- [About this task]:
When you print the records below, keep every word exact and leave out the images.

(Saved data entries)
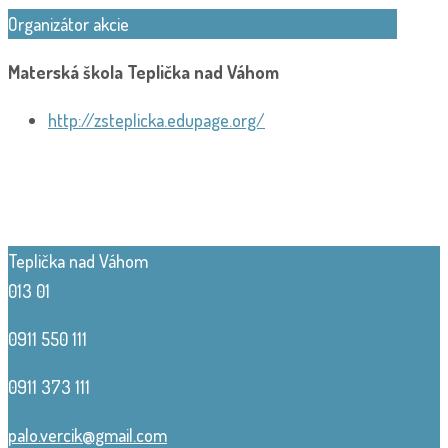
Organizátor akcie
Materská škola Teplička nad Váhom
http://zsteplicka.edupage.org/
Teplička nad Váhom
013 01
0911 550 111
0911 373 111
palo.vercik@gmail.com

- [Expected output]:
Organizátor akcie
Materská škola Teplička nad Váhom
http://zsteplicka.edupage.org/
Teplička nad Váhom
013 01
0911 550 111
0911 373 111
palo.vercik@gmail.com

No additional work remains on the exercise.